The dredging issue was the top priority for Maryland lawmakers.

The question of where to dispose of dredged material has been controversial for decades. In the 1970s, Baltimore County officials fought a $300 million state plan to use dredge spoil to restore two tiny islands at the mouth of Middle River. A compromise that turned Hart-Miller Island into a state park is now hailed by the state as a model.

State law imposes limits on where material dredged from Baltimore's harbor can be dumped. That sediment is stored in containment ponds in Masonville Cove in South Baltimore, and none of it would be used on the bay islands, port officials have said.

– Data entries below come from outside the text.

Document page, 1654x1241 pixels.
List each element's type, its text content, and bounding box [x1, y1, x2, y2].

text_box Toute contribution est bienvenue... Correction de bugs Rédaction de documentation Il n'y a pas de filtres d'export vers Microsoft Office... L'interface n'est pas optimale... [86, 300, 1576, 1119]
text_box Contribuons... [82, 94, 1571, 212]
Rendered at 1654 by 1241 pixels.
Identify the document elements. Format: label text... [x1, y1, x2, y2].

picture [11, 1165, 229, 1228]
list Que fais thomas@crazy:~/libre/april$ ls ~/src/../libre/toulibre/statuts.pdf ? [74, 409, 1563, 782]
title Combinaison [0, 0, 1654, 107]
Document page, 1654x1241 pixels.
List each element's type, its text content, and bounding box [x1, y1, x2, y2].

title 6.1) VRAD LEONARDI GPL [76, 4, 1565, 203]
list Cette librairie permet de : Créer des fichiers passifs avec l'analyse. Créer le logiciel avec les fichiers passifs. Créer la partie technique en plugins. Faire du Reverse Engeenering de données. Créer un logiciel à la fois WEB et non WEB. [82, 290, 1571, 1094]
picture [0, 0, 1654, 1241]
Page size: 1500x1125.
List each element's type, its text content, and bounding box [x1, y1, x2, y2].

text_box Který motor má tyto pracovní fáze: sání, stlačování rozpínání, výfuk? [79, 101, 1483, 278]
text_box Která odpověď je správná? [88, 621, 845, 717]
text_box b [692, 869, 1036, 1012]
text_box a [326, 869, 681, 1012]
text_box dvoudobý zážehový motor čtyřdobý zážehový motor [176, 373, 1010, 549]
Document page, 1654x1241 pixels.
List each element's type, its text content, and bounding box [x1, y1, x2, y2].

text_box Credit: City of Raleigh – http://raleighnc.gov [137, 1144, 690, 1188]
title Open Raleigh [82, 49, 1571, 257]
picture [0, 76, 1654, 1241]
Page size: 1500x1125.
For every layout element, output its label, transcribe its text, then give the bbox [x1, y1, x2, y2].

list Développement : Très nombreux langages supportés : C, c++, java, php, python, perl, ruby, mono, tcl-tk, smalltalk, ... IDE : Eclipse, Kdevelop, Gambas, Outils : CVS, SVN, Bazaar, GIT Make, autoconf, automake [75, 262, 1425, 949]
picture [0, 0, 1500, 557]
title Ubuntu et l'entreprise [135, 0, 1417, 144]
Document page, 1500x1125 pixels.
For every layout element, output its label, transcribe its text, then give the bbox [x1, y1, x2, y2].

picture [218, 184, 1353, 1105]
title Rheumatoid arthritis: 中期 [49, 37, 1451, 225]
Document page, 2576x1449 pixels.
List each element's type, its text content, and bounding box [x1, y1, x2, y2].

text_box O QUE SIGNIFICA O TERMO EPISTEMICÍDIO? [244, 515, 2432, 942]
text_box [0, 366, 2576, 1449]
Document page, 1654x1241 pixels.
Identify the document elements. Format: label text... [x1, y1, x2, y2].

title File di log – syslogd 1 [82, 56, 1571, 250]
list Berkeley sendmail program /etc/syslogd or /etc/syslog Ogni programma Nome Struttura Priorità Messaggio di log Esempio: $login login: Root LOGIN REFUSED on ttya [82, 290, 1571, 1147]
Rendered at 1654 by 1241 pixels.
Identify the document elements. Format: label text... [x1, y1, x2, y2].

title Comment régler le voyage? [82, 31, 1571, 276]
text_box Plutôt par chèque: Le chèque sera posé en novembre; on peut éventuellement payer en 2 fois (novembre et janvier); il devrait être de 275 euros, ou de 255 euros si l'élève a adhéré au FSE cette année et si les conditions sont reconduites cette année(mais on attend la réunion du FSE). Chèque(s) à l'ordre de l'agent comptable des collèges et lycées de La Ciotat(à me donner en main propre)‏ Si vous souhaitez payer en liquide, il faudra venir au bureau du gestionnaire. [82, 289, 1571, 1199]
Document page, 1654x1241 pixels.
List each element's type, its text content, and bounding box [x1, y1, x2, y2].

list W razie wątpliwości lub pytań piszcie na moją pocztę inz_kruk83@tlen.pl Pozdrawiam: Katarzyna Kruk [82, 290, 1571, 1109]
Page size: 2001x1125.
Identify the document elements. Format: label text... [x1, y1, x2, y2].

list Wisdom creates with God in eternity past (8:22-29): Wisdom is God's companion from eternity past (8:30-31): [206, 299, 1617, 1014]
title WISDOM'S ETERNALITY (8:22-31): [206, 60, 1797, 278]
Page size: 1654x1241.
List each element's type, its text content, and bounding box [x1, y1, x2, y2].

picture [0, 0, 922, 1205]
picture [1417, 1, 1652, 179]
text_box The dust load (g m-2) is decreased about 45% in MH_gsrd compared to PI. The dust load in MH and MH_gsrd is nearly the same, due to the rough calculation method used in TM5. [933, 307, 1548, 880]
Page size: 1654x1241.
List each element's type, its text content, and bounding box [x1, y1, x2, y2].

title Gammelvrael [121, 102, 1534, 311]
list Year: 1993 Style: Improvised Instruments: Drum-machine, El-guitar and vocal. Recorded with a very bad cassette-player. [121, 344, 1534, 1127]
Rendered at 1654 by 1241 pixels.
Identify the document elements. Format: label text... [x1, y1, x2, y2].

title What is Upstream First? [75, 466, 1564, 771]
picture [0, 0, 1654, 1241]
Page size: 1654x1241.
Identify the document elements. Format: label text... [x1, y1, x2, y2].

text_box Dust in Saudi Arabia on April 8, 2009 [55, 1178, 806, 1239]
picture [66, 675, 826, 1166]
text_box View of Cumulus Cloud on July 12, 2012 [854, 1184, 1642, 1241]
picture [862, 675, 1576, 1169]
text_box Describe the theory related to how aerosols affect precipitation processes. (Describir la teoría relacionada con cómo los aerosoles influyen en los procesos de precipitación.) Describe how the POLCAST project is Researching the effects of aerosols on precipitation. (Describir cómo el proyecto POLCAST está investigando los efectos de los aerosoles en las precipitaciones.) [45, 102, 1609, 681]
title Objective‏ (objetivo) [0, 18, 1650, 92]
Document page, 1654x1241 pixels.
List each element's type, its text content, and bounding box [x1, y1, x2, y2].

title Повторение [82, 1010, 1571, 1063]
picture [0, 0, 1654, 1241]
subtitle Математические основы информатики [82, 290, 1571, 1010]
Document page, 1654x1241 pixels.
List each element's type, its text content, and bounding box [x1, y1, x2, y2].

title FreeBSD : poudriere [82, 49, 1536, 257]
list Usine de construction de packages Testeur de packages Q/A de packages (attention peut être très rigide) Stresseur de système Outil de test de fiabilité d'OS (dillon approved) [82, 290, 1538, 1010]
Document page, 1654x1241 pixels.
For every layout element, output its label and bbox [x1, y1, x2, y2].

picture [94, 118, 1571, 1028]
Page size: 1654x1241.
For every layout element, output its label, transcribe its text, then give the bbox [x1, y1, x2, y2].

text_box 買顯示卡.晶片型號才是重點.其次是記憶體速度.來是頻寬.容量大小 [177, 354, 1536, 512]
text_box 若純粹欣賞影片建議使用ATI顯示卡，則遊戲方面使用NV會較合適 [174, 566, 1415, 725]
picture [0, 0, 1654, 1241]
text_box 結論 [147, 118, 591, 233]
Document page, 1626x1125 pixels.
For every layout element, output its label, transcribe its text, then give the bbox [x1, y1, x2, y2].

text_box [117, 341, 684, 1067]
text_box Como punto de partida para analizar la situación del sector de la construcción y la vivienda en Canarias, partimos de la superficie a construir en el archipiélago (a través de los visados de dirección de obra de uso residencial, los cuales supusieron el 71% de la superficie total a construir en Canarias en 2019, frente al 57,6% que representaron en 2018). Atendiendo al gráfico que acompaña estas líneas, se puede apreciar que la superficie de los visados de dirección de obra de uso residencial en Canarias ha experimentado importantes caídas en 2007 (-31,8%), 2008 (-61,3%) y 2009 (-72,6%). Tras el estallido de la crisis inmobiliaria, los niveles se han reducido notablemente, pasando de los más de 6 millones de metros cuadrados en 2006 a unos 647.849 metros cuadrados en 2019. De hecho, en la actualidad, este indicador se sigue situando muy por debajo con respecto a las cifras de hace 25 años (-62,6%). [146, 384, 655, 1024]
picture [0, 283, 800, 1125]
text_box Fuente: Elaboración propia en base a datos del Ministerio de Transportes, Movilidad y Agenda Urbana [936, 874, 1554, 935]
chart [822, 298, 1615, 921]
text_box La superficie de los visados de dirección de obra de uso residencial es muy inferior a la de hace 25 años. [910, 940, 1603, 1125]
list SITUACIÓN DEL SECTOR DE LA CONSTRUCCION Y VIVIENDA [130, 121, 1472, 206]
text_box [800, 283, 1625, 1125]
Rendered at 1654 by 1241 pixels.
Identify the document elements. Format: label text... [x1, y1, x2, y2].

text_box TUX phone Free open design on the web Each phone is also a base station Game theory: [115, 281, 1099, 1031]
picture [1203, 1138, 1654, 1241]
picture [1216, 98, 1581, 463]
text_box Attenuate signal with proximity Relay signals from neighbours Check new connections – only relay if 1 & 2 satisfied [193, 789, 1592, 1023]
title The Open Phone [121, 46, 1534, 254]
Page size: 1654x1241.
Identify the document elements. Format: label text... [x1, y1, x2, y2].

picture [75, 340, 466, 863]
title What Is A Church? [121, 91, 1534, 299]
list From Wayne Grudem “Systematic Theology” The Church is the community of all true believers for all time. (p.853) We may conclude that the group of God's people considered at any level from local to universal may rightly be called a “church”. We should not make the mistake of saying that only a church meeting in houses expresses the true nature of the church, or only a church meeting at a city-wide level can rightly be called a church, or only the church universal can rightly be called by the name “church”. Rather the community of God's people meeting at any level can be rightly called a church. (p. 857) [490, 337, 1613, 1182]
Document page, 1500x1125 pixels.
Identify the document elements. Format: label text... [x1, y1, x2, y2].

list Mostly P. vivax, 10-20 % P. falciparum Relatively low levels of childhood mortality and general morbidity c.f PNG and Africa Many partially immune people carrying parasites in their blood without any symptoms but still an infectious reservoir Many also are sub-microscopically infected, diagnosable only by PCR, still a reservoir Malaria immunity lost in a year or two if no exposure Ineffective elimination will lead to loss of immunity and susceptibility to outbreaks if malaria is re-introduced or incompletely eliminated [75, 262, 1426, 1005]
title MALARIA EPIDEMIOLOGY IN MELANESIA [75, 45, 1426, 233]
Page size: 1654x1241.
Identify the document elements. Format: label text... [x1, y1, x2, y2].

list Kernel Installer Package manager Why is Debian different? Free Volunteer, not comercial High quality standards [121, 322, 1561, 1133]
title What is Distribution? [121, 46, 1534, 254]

The measure appealed to conservative Republicans such as Rep. Andy Harris, who represents the Eastern Shore, in part because it does not rely on the lawmaker-driven spending known as earmarks. Harris also praised the provision that would require harbor maintenance trust fund money to actually go for harbor projects.

Rep. C.A. Dutch Ruppersberger, a Baltimore County Democrat who pushed for the Poplar extension in the House, agreed.

"The bill will help prevent future raids of the harbor maintenance trust fund to offset other federal spending," he said. "This funding belongs with our ports and our ports alone."


About the bill

Congress is poised to pass a $12 billion water infrastructure bill that would:

•Allow Maryland to continue to use Poplar Island for dredge spoil, which state officials say is important as the port of Baltimore prepares for deep-water cargo ships.

•Reauthorize the Chesapeake Bay Environmental Restoration Program, used to restore bay ecosystems.

•Advance 34 major maritime projects across the country and change the way those projects are chosen and reviewed.